Beyond the portal: Patient engagement and patient satisfaction
The patient portal is still one of the main ways hospitals interact with their patients. But some of them are trying to save it from the relative obscurity into which it tends to fall.
“We track the usage of our patient portal,” UCLA’s Baldwin said. “Ninety percent access it through the web and only 10 percent through the mobile app. So I think there’s an opportunity to make that mobile app easier to use.”
Panelists discussed how the patient portal needed to supply more value to the patient to see stronger adoption, comparing it to apps in sectors like finance and retail.

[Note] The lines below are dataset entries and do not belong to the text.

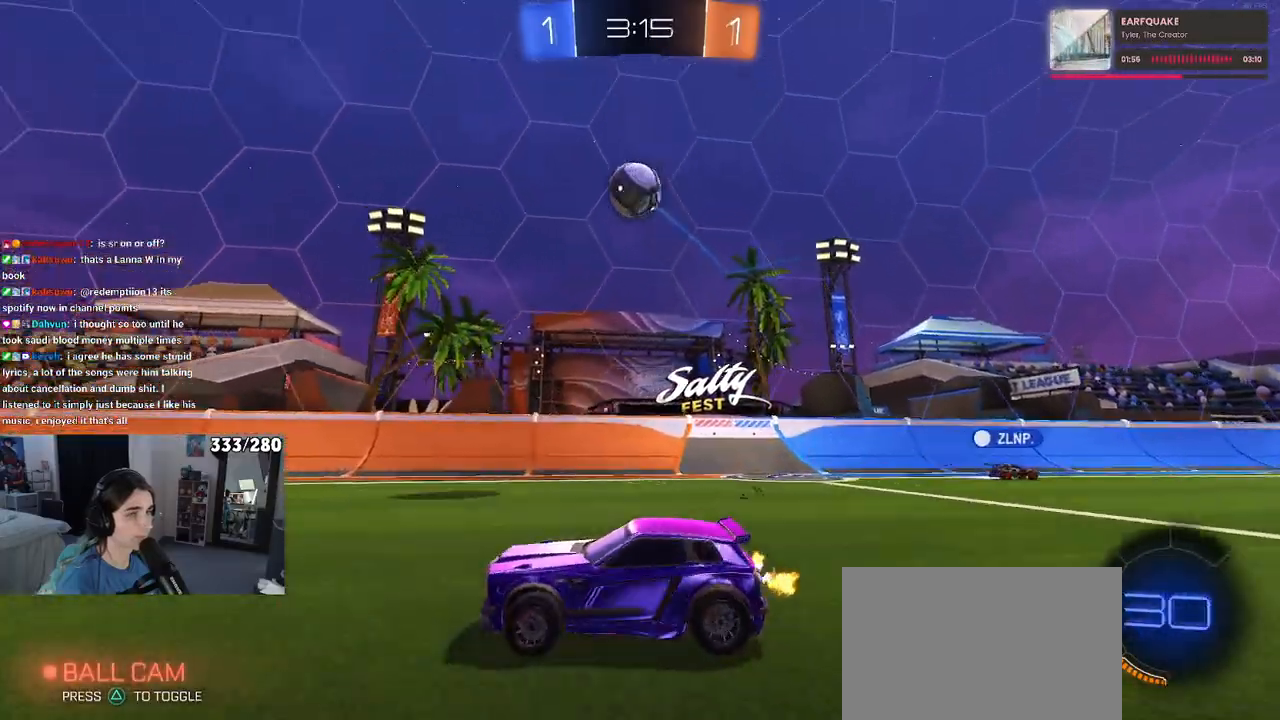
{"buttons": ["L1", "R1"], "left_stick": "down", "right_stick": "center", "events": [[17, "left_stick", "down-right"], [33, "CROSS", "down"], [200, "CROSS", "up"], [200, "left_stick", "center"], [233, "CROSS", "down"], [350, "left_stick", "down"], [400, "CROSS", "up"], [433, "L1", "down"], [450, "R1", "down"]]}
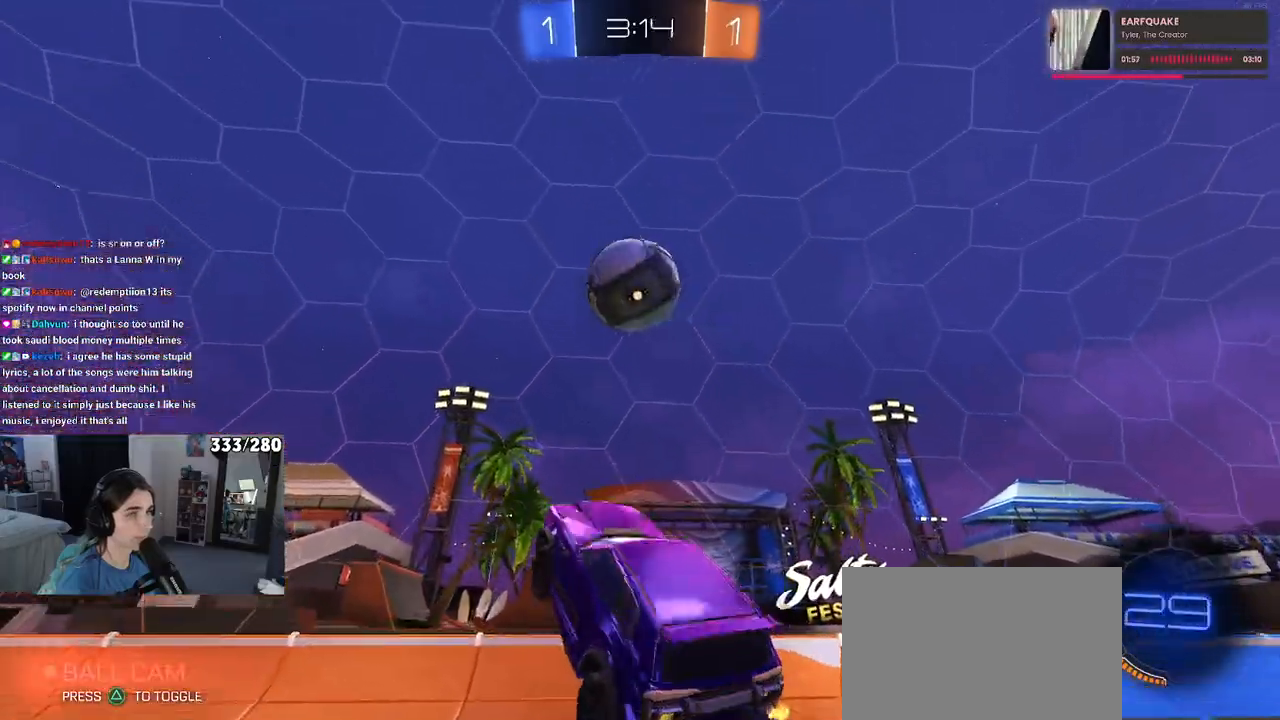
{"buttons": ["L1"], "left_stick": "down", "right_stick": "center", "events": [[17, "L1", "up"], [183, "left_stick", "center"], [300, "R1", "up"], [333, "left_stick", "down"], [383, "L1", "down"]]}
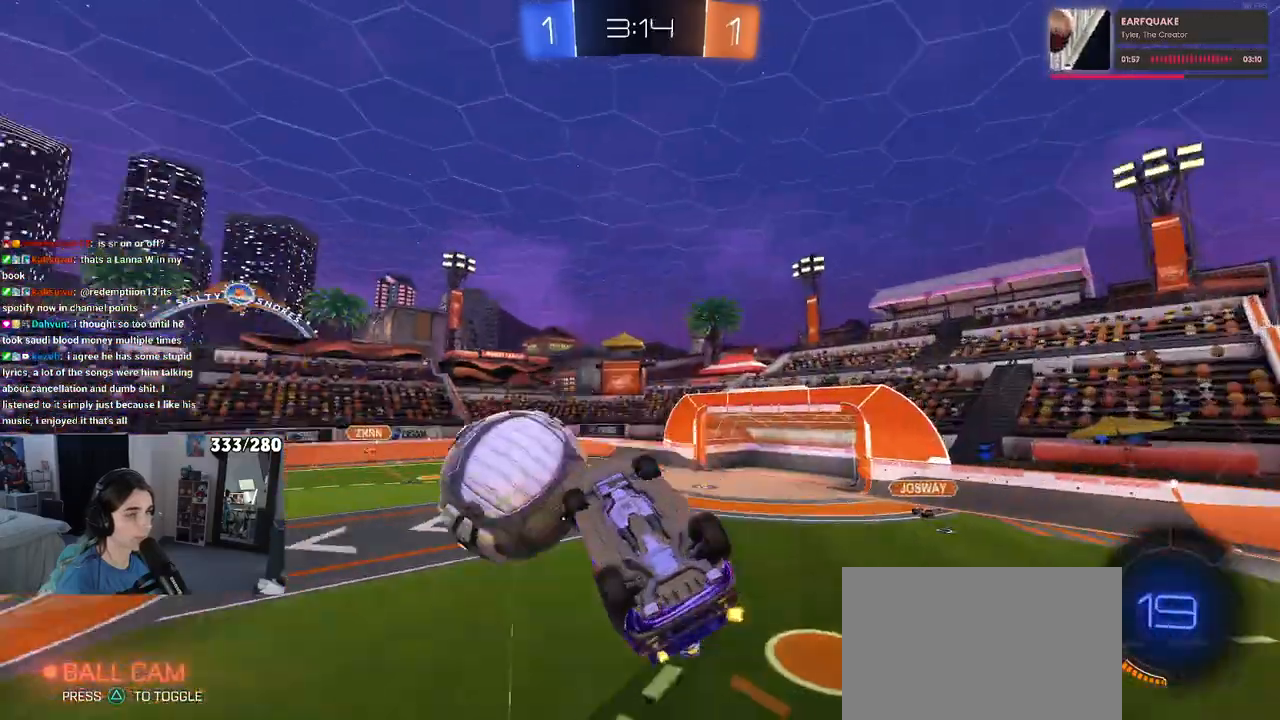
{"buttons": ["SQUARE", "R1"], "left_stick": "left", "right_stick": "center", "events": [[17, "left_stick", "down-right"], [50, "L1", "up"], [133, "left_stick", "right"], [250, "R1", "down"], [267, "left_stick", "center"], [350, "left_stick", "left"], [367, "SQUARE", "down"]]}
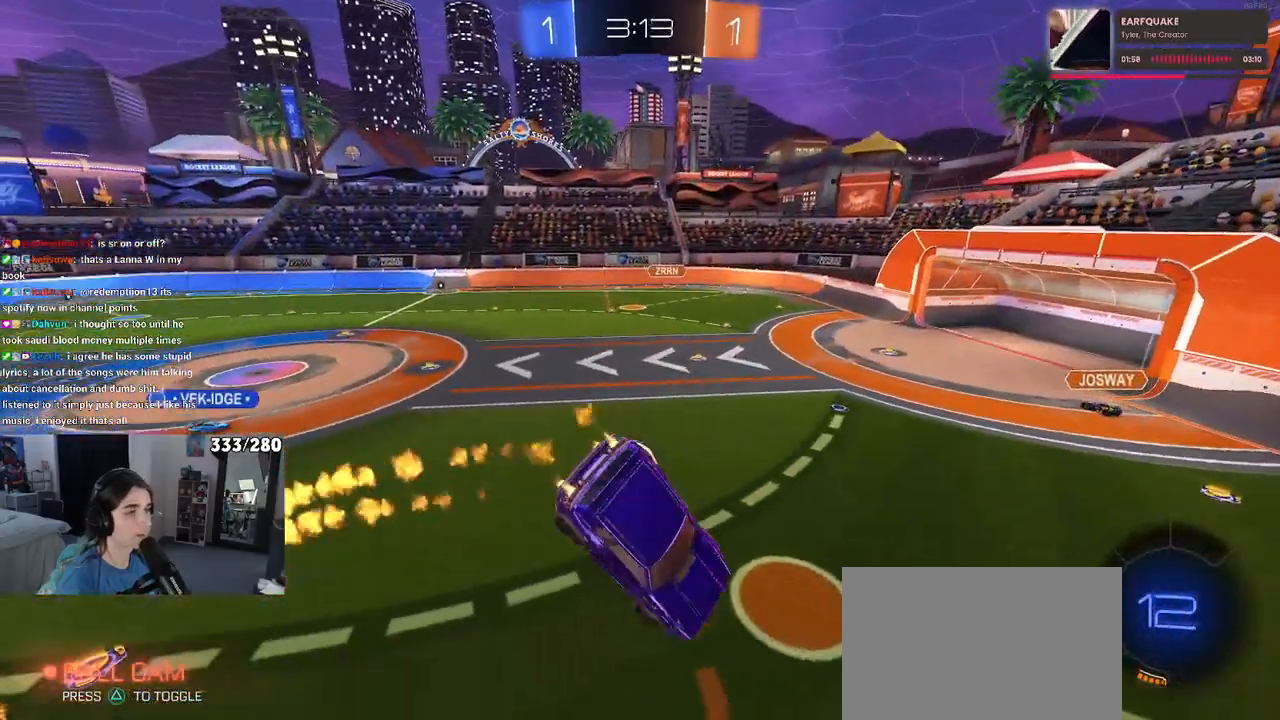
{"buttons": [], "left_stick": "center", "right_stick": "center", "events": [[83, "left_stick", "center"], [117, "R1", "up"], [150, "SQUARE", "up"]]}
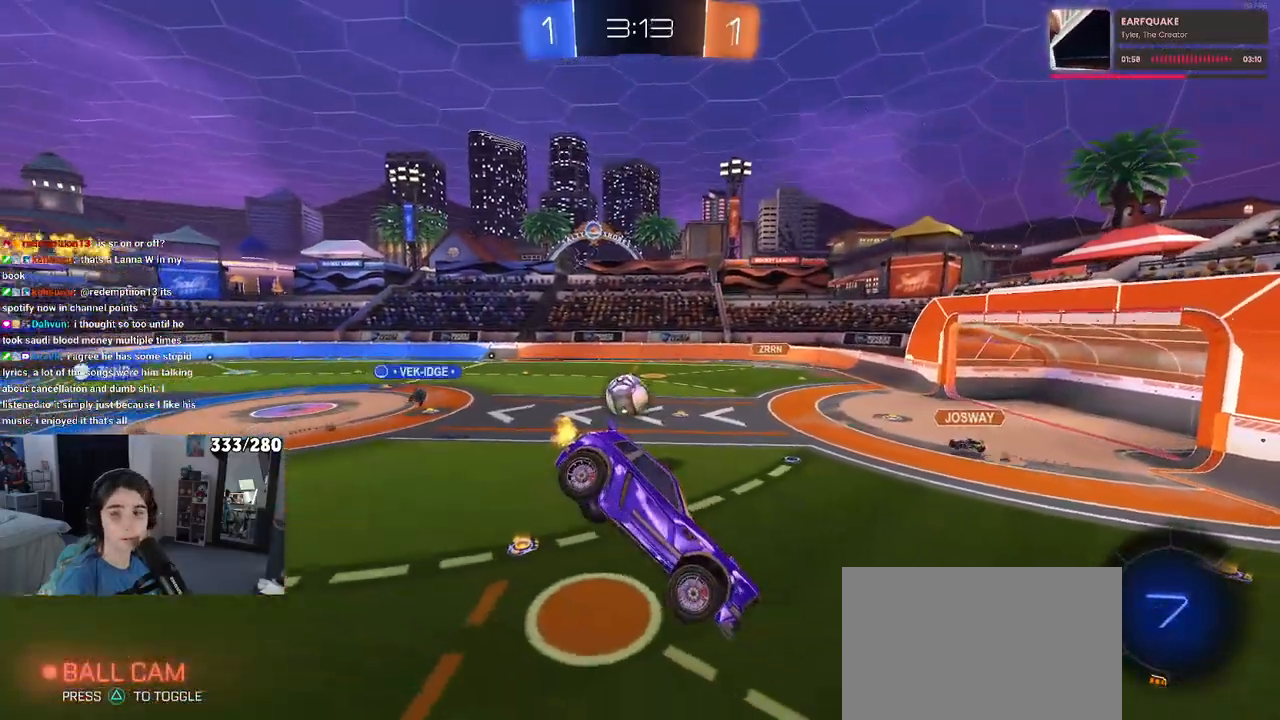
{"buttons": [], "left_stick": "center", "right_stick": "center", "events": [[50, "left_stick", "down-right"], [67, "SQUARE", "down"], [183, "left_stick", "center"], [200, "SQUARE", "up"]]}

Dr. Danny Sands, chairman and cofounder of the Center for Participatory Medicine, said the very nature of a “sick care”-oriented healthcare system is an obstacle to achieving that kind of ubiquity.
“We think of patient portals as how we get in touch with our doctor when we’re sick,” he said. “And I don’t want to interact with that. So how do we change the psychology of that? I’ve been working with patient portals for a long time, they’re not really built to reach out to healthy patients, and we don’t really have the incentive to do that.”
But if there’s still a difficulty getting patients at home to use the portal, at least it can be reworked to support patients in the hospital, who are already in a patient mindset.
“What we’ve done in partnership with our EHR vendor is look at how we can consolidate that using the patient portal on the inpatient side,” Baldwin said. “The patient has access to the portal, they can read through who their care team is, who’s their RN, who’s their attending physician, are they going to have any labs drawn. If they have dietary restrictions they might be able to place orders for lunch and dinner. If they have spiritual needs they might request those as well. The list goes on of things you could expect someone to want or need.”
Panelists also lamented the limitations of the traditional Press-Ganey survey as a useful device for gauging patient satisfaction.
“We talk about lagging metrics but I would also say that we have a problem with false surrogate metrics,” Lee, of Edward Hospital, said. “We think they represent patient satisfaction, but we really want to know how are patients are feeling in aggregate about the care they’re receiving. From a business perspective, do they feel a connection to your organization, do they want to keep coming back to your organization? … Patient satisfaction most often comes in the form of what I think is a false metric, the Press-Ganey survey result. That, from a business perspective, is not something I actually want to know. And on top of that it’s a lagging metric that doesn’t actually help you drive decisions.”
Badlani agreed, extending the same sentiment to employee satisfaction scores.
“You measure employee satisfaction after enticing them with donuts to participate in the survey and then you process it through a very expensive third party for six months,” he said. “Now at the end of the year, you’re responding to an emotion expressed by an employee nine months ago. And here we are talking about real-time analytics!”
What’s his suggestion instead? Take a lesson from the airline industry.
“Delta customer service used to ask 10 questions. Now they just ask ‘Would you hire this person if you were running the call center?’ Just one very meaningful question,” he said. “If the question was asked as you were leaving in a simple yes or no ‘Would you hire this physician?’ or ‘Would you let this hospital take care of your father?’, you’ve got the answer you need as a caregiver.”